My grandmother raised chickens and turkeys. The former deposited their pyramids of leavings under her house, which rested on brick pedestals. It was an old farm house, surrounded on one side by cornfields, on the other a dirt road and sandy yards. Now that I remember those aromatic pyramids, I'm amazed at their construction! And frightened, too. I used to have nightmares about being trapped under the house!
Her sandy yard was home to grasshoppers and bees who couldn't resist her lantana, petunias, and other assorted flowers. She would go out to the chicken yard, grab a chicken, and well---wring its neck. She was good at it. Then she plucked and singed it, brought it inside to her kitchen counter, and turned it into a fryer, its assorted parts ready to be dipped into seasoned (highly salted and peppered1) flour and fried.
Yesterday I found a bargain at Ingles! Organic hens reduced by nearly 75% so that they could be sold by the 4th of July. I couldn't resist, so I bought two. This morning I got to work quartering, sawing through joints, doing the old-fashioned work that women no longer do, buying their chickens already boned, skinned, turned into portions ready to fry, grill, and bake.
What my grandmother did every single day, I did this morning, as if learning a new skill. A revelation, really, when I think of the time it took. Preparing a chicken would have taken time my grandmother could have spent on facebook or twitter. Or checking email if she lived today! Left over bones and giblets I boiled to make stock.
My poor grandmother. Standing in her kitchen cutting and dredging chicken parts when she could have been surfing the internet!
She made jelly and jam this time of year too, sweating into her pot of plum or mayhaw or blackberry juice. I'm not going to sweat over the plums I bought yesterday. I'm making freezer jam. No stirring and stirring until the syrup spins a thread. We like freezer jam, and as long as we have electricity, I'll keep making it, but what would happen if we no longer had the electrical grid to depend upon? Would I know how to can? I would know, I think, how to put away preserves and jellies, but as much as I love them, how could one survive on jam alone?

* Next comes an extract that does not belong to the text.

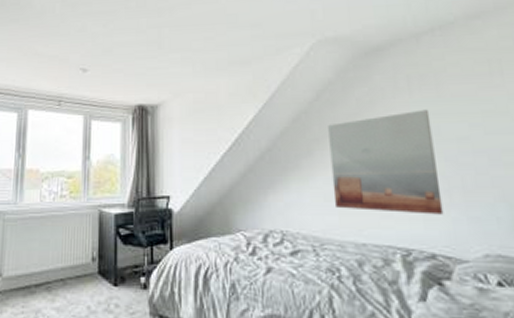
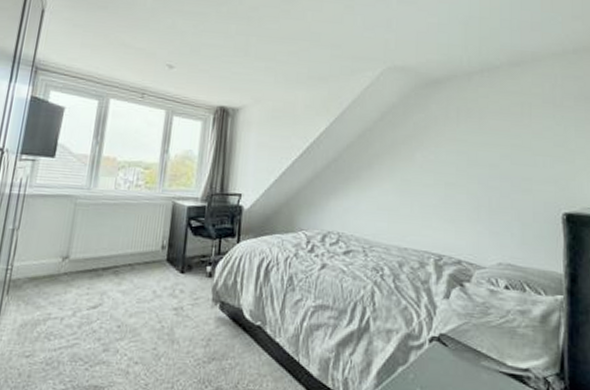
wall art: present [328,109,444,215] -> none [385,138,472,228]

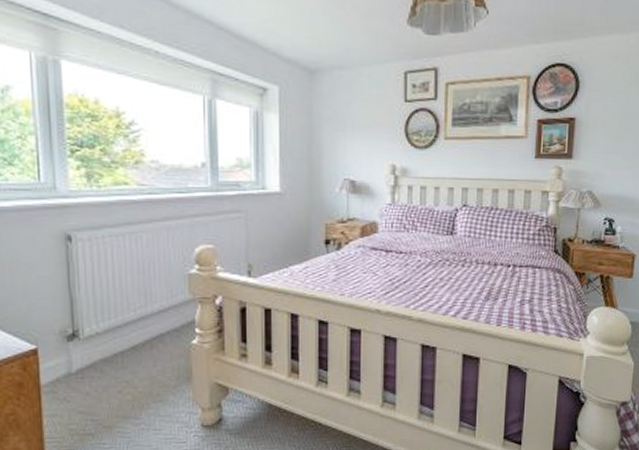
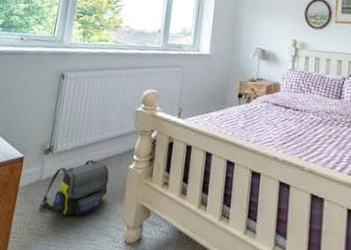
shoulder bag: none [76,340,167,410] -> present [39,159,110,216]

I marvel at how much my grandmother knew how to do, how much I once knew how to do but now no longer have the energy or the facility with which to do it. I sit here typing text into a blog whose workings of which I have not the slightest understanding. So much of my world seems beyond me, a technological mystery. My grandmother's world remains that richest of mysteries, one to which I can return in memory, marveling at how the the window light transformed the ancient linoleum, how the door still opens onto ways we can survive and beyond that, live within our means in a landscape in which we are no longer strangers.